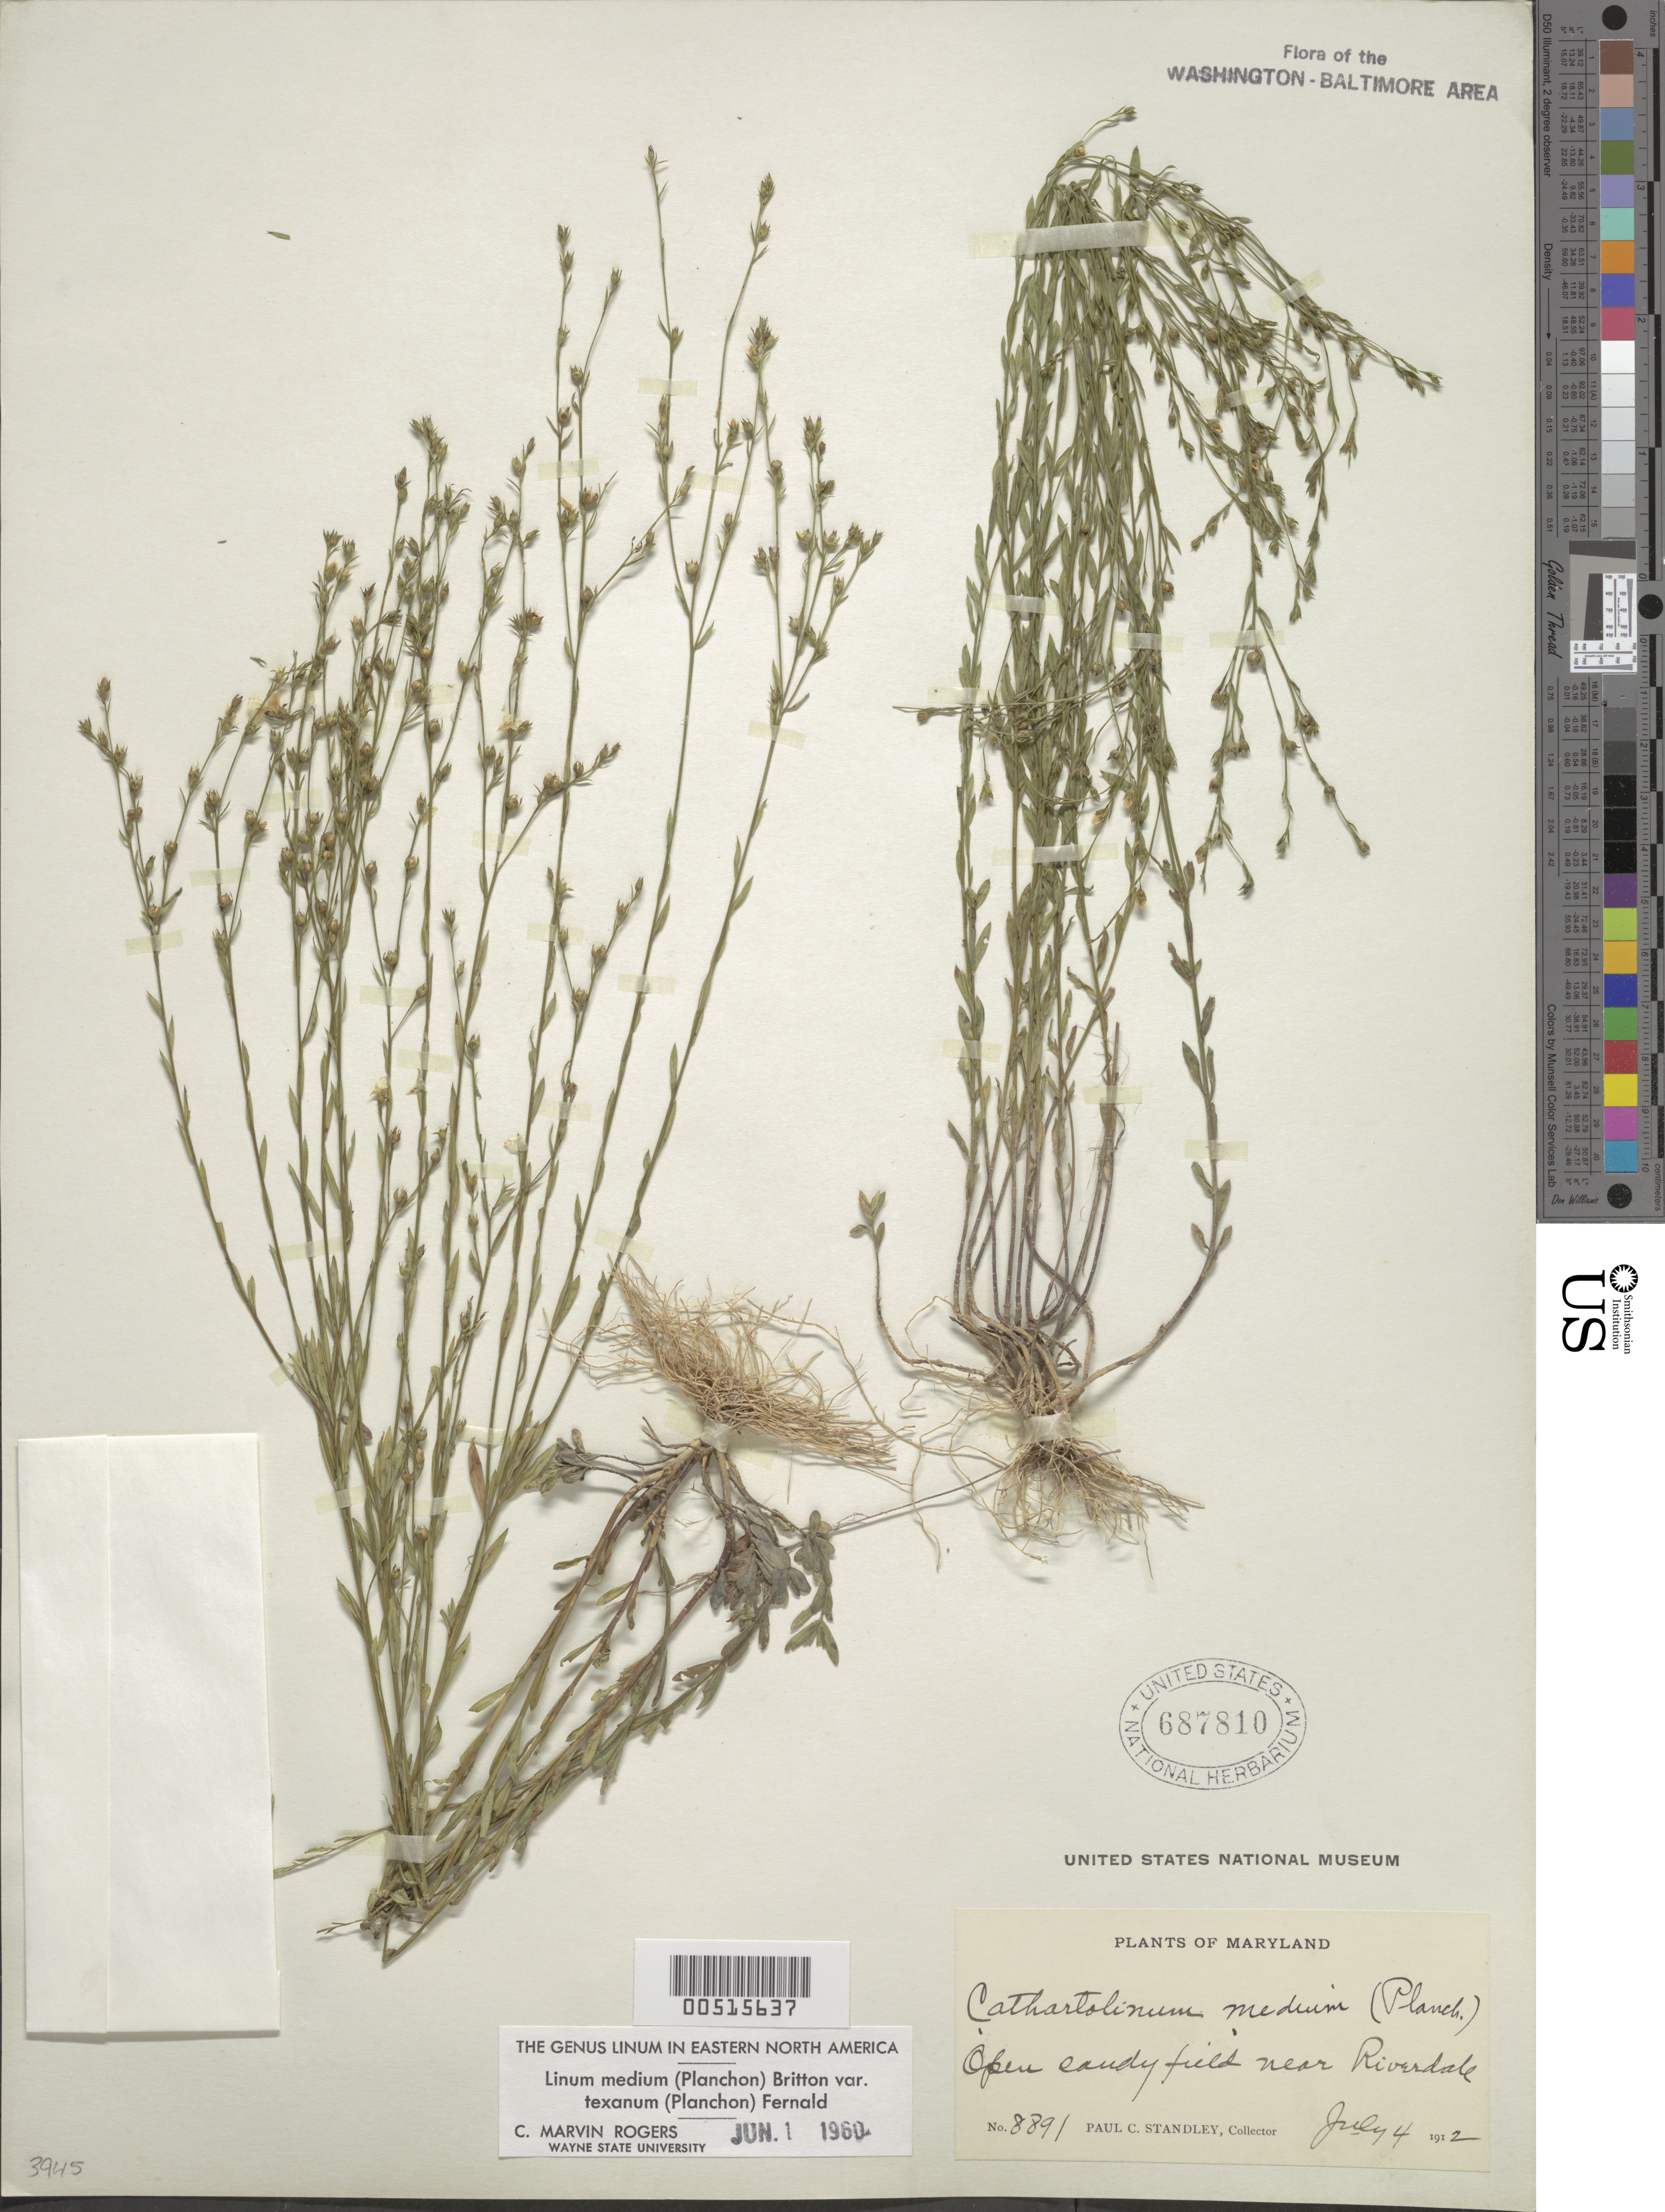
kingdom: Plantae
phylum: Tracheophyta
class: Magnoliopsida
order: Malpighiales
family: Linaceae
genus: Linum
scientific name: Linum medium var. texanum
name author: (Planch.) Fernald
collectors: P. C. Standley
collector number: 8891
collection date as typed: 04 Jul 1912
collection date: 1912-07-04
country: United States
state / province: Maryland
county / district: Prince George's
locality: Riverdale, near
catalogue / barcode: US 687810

▬▬▬▬▬▬▬▬▬▬

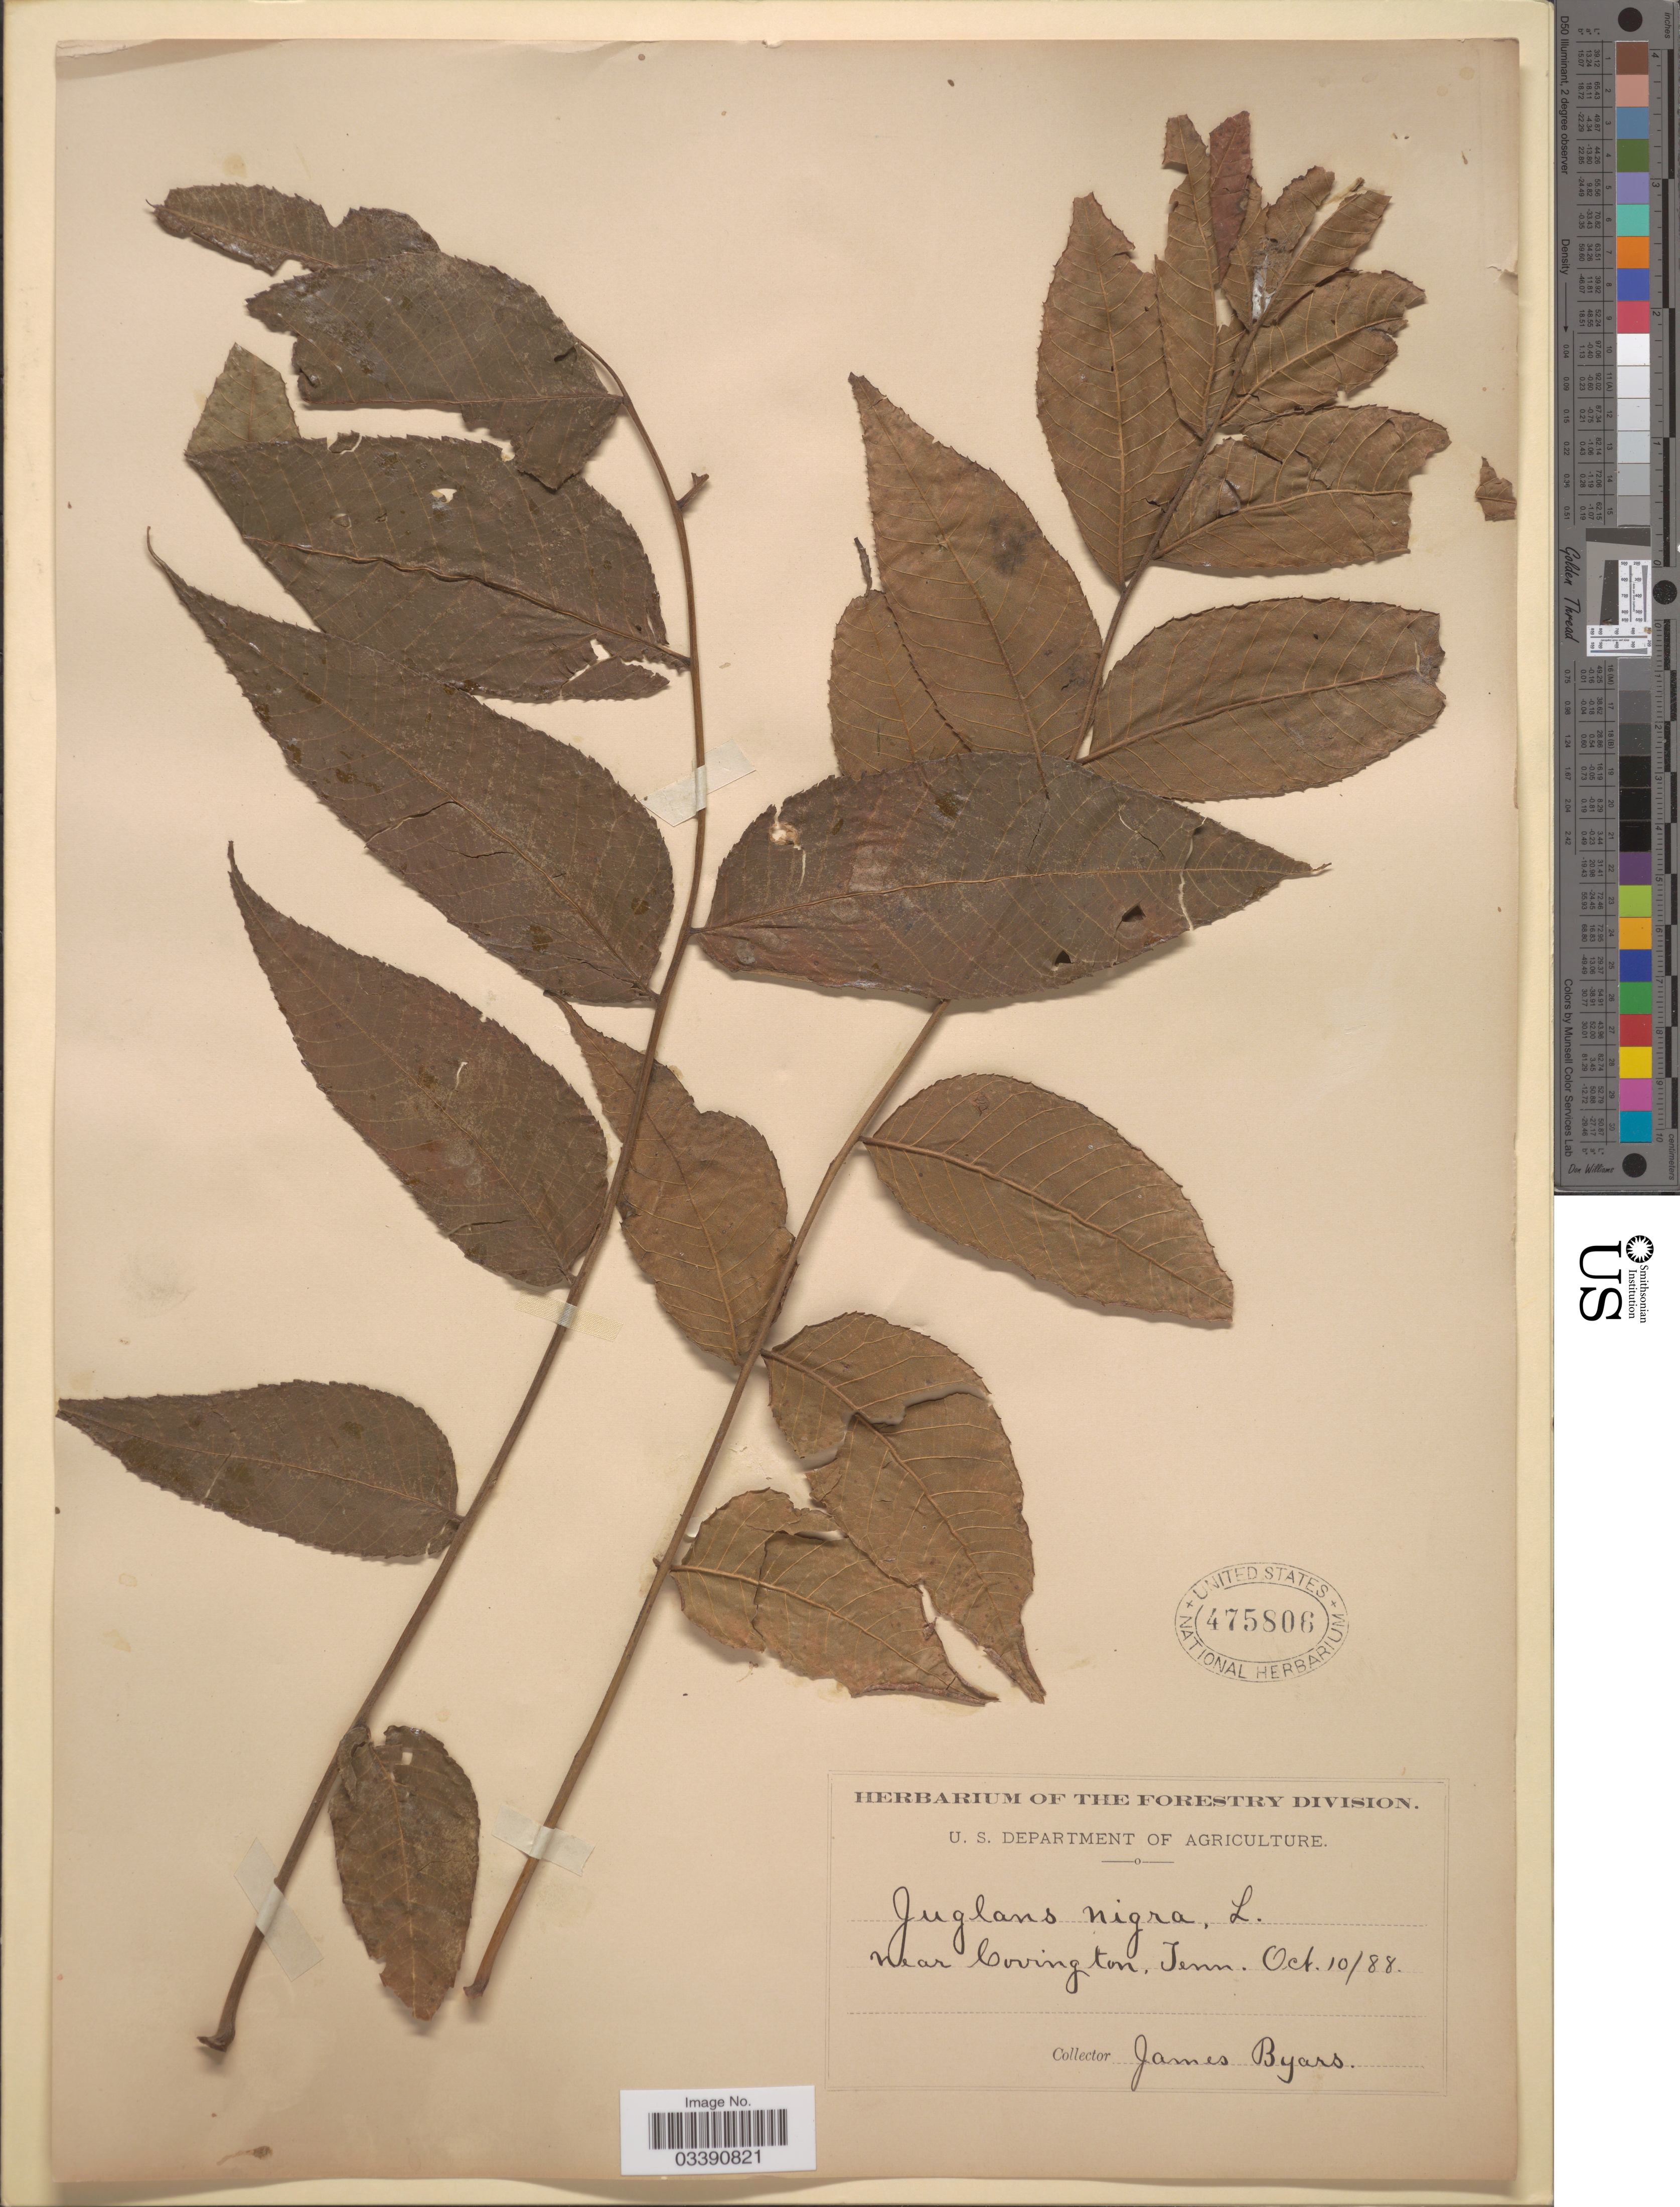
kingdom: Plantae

▬▬▬▬▬▬▬▬▬▬

Begin at the listing line that has "collection date as typed: 04 Jul 1912" and stop after the line that has "locality: Riverdale, near". Reproduce only those lines, swapping "country" for "nation" and leaving everything else unchanged.

Worked answer:
collection date as typed: 04 Jul 1912
collection date: 1912-07-04
nation: United States
state / province: Maryland
county / district: Prince George's
locality: Riverdale, near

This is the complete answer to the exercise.